Let’s try 6 IPCs Subs: 1.42 x 6 IPCs = 8.52 IPCs, that should be the balance cost of DD on offence (near a 8, so it is OK).
1 SS A2 = 1 DD D2, 50% vs 50%
7 IPCs better than 8 IPCs.
Subs are better on offence but only against warship, cannot hit air units. Seems OK.
But the A2 of Subs is less powerful than A2 of DD against warships with DDs.
But it is difficult to ponder how less powerful?
Yes its a conundrum because subs have a different attack on offense and defense.
Maybe with the other cost changes subs will be less powerful anyhow, and leaving them at 6 is the best option
35 cruisers A3 (D3) vs 43 Destroyers D2 (A2) = 50% vs 50% on the battlecalc.
35/43 = 0.814 CA/DD 43/35 = 1.228 DD/CA
0.814 * 10 IPCs/CA = 8.14 IPCs/DDs, rounding down: 8 IPCs
1.228 * 8 IPCs/DD = 9.824 IPCs/CAs rounding up: 10 IPCs
To prove that the maths balance cost of Battleship unit should be 18 IPCs vs Destroyers:
20 Battleships A4 (D4) vs 46 Destroyers D2 (A2) = 50% vs 50% on the battlecalc.
20/46 = 0.435 BB/DD 46/20 = 2.3 DD/BB
0.435 * 18 IPCs/BB = 7.83 IPCs/DD, rounding up: 8 IPCs
2.3 * 8 IPCs/DD = 18.4 IPCs/BB rounding down: 18 IPCs
Posted on: December 12, 2013, 11:43:40 pm Posted by: Baron Munchhausen
To prove that the maths balance cost of Battleship unit should be 18 IPCs vs Cruiser at 10 IPCs:
22 Battleships A4 (D4) vs 41 Cruisers D3 (A3) = 50% vs 50% on the battlecalc.

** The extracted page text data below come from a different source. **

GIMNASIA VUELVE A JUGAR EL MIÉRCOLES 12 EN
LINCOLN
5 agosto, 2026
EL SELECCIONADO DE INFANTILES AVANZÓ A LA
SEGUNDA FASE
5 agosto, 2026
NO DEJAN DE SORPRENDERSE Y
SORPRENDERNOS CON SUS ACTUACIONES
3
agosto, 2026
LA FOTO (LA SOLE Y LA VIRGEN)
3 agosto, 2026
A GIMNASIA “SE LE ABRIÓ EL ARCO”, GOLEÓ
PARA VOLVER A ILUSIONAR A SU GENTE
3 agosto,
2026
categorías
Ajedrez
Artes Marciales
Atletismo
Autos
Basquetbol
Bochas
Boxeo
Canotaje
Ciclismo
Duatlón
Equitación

22/41 = 0.537 BB/CA 41/22 = 1.864 CA/BB
0.537 * 18 IPCs/BB = 9.67 IPCs/CA, rounding up: 10 IPCs
1.864 * 10 IPCs/CA = 18.6 IPCs/BB rounding down: 18 IPCs…
but surprise!!!, it could be rounding up to 19 IPCS!!!
So if someone want a less efficient but more historically accurate over expensive BB unit:
Battleship should be at 19 IPCs. shocked tongue rolleyes
That’s the cold math.
Great post.
I wish more people could understand this.